The award will be used for drug research to fight infections in Bobwhite quail.
Ron Kendall, a professor of environmental toxicology and founding director of The Institute of Environmental and Human Health (TIEHH) at Texas Tech University, has been studying the declining Bobwhite quail population of the West Texas Rolling Plains, one of the last areas for wild bobwhite quail hunting in the United States.
The team at the Texas Tech Wildlife Toxicology Laboratory (WTL) believe the decline in the quail population can be attributed to multiple variables, including parasitic infection. Two of the most common parasites of quail in this region are the eyeworm and caecal worm. Eyeworms live behind the eyes of quail feeding on the tissues within the eye where they cause damage that may lead to poor eyesight. A female eyeworm can grow long enough to span a penny, which would be comparable to the length of a toothpick in the human eye.

Eventually these eyeworms cause severe pathology in the eyes of quail.

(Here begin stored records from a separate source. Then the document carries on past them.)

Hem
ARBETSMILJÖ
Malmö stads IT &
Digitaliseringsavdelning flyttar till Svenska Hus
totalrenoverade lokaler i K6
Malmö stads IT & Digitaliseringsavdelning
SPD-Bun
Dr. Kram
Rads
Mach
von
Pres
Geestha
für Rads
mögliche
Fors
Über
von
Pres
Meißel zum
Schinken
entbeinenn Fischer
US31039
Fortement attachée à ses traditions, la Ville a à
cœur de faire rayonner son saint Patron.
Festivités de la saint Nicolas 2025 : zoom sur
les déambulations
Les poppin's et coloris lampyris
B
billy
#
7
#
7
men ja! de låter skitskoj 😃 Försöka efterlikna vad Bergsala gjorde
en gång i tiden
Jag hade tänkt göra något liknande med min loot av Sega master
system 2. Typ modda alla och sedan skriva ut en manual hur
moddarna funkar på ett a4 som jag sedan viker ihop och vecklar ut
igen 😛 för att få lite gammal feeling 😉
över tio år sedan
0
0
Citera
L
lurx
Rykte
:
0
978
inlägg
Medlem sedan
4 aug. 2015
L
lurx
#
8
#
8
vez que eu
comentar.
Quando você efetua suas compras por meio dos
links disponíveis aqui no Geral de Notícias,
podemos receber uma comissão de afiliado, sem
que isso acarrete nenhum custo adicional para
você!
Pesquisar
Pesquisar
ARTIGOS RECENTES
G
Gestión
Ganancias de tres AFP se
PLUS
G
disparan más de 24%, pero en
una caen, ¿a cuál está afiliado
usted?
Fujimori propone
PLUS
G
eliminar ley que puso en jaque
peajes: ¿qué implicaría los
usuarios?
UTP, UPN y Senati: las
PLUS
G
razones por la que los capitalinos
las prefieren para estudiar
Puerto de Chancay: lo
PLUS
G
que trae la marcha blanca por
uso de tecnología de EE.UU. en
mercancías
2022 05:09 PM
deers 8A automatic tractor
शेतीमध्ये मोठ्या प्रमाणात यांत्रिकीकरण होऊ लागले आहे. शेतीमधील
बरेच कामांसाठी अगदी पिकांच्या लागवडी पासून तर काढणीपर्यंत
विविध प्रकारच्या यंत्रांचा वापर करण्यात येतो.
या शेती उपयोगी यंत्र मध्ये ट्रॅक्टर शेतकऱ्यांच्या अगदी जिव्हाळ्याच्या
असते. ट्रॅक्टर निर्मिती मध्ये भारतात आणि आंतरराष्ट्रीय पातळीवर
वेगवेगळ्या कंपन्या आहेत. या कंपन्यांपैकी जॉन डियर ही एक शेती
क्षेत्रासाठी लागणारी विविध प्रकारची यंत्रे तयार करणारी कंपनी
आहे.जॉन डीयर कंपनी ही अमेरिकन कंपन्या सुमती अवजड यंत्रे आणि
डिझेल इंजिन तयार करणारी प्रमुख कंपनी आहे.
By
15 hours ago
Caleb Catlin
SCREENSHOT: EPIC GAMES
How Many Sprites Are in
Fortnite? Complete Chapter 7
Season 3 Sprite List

Without excellent eyesight, quail can fly into barns and fences, damaging their bodies, and this has been reported in many instances in the Rolling Plains. Also, if quail have poor eyesight they can no longer hunt for food as easily and therefore become easier targets for predators.
The second parasite, the caecal worm, are like a round worm in a dog's intestines and affects the quail's energy These parasites live within the bird's intestines and absorb important nutrients. The worms steal energy from the quail by causing loss of muscle mass, particularly the breast. Without a healthy breast muscle, for instance, quail cannot fly as fast, have reduced breeding potential, and are more susceptible to extreme environmental conditions.
"These two significant parasitic diseases, which we have now documented in our scientific publications, can be intense and widespread in such a short period of time that they can infect more than 90 percent of the quail in a given zone," Kendall said.
The team found that quail are contracting these parasites by eating certain species of grasshoppers and crickets that carry infective larvae. Once a quail is infected, there is currently no way to cure them. A single quail can be infected with more than 1,700 caecal worms and over 100 eyeworms.
Recently, the WTL received a $200,000 grant to fund research toward a cure for these infections. The grant is sponsored by the Rolling Plains Quail Research Foundation, a nonprofit that focuses on the preservation of Texas' wild quail-hunting heritage.

With the Rolling Plains as one of the final destinations for wild bobwhite quail hunting, many of the ranches that led quail-hunting tours have shut down this year. The lack of quail has caused an economic impact on these small towns, Kendall said. Hunters no longer come to the area for quail-hunting, so hotels, restaurants and ranches suffer accordingly.
"The Rolling Plains is the Alamo of Bobwhite quail left in America," Kendall said. "It's taken years of research to get where we are today, but the recent grant we got is to continue the research, to develop the science, to develop our understanding of all these processes, and ultimately to develop a solution."
The team recently acquired a field truck from Smith South Plains Ford of Levelland, which they use to deploy a mobile research lab. With this truck and mobile lab, the wildlife toxicology team can go into the field and get data from quail in their natural habitats and can non-lethally test for these parasites.
"The work done in the mobile lab here is about 99 percent as accurate as the work done in the Wildlife Toxicology Laboratory," Kendall said. "I'm really proud of it and our team that has implemented this. We can go anywhere, and we're now doing research all across the Rolling Plains."
The wildlife toxicology team has researched the effects of parasites on Bobwhite quail since 2011. They are close to finding a solution to parasite infection in the wild quail population, Kendall said, but still have some time to go.
"Anybody can find a problem with something, but finding the solution is the big challenge," Kendall said. "We're working on a solution with the FDA to develop a treatment and a way of being able to rid wild quail of these infections if a landowner chooses to do so."